EXERCISE BRIEF: The answer must consist of every line from the entries that holds the word "turnê".

----------------

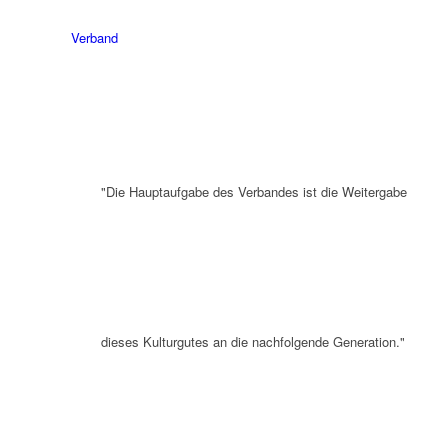
Verband
"Die Hauptaufgabe des Verbandes ist die Weitergabe
dieses Kulturgutes an die nachfolgende Generation."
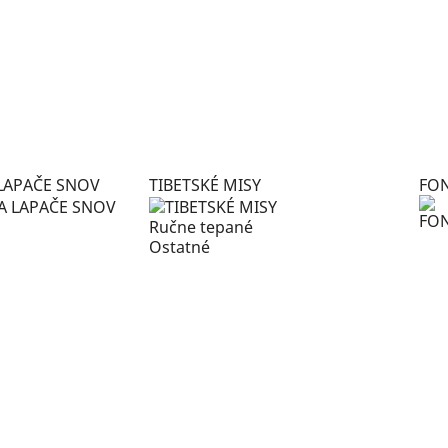
LAPAČE SNOV
TIBETSKÉ MISY
FO
Ručne tepané
Ostatné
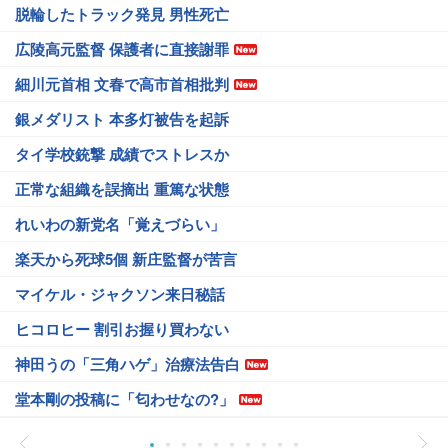
脱輪したトラック発見 男性死亡
広陵高元監督 保護者に直接謝罪
細川元首相 文春で高市首相批判
銀メダリスト 本多灯被告を起訴
タイ学校銃撃 成績でストレスか
正常な組織を誤摘出 重篤な状態
れいわの新党名「覚えづらい」
楽天から死球5個 新庄監督が苦言
マイケル・ジャクソン来日秘話
ヒコロヒー 割引お握り買わない
神田うの「三角ハゲ」治療法告白
堂本剛の投稿に「匂わせなの?」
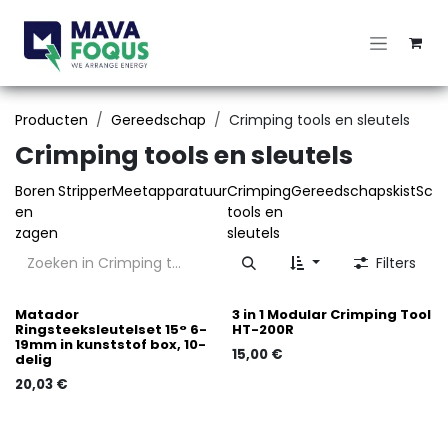
Overslaan naar inhoud
Producten
Gereedschap
Crimping tools en sleutels
Crimping tools en sleutels
Boren
Stripper
Meetapparatuur
Crimping
Gereedschapskist
Schr
en
tools en
zagen
sleutels
Filters
Matador
3 in 1 Modular Crimping Tool
Ringsteeksleutelset 15° 6-
HT-200R
19mm in kunststof box, 10-
15,00
€
delig
20,03
€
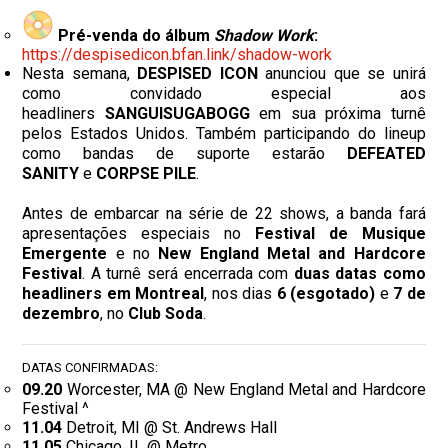
Pré-venda do álbum
Shadow Work
:
https://despisedicon.bfan.
link/shadow-work
Nesta semana,
DESPISED ICON
anunciou que se unirá
como convidado especial aos
headliners
SANGUISUGABOGG
em sua próxima turnê
pelos Estados Unidos. Também participando do lineup
como bandas de suporte estarão
DEFEATED
SANITY
e
CORPSE PILE
.
Antes de embarcar na série de 22 shows, a banda fará
apresentações especiais no
Festival de Musique
Emergente
e no ​​
New England Metal and Hardcore
Festival
. A turnê será encerrada com
duas datas como
headliners em Montreal
, nos dias
6 (esgotado)
e
7 de
dezembro
, no
Club Soda
.
DATAS CONFIRMADAS:
09.20
Worcester, MA @ New England Metal and Hardcore
Festival ^
11.04
Detroit, MI @ St. Andrews Hall
11.05
Chicago, IL @ Metro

----------------

YOUR RESPONSE:
em sua próxima turnê
. A turnê será encerrada com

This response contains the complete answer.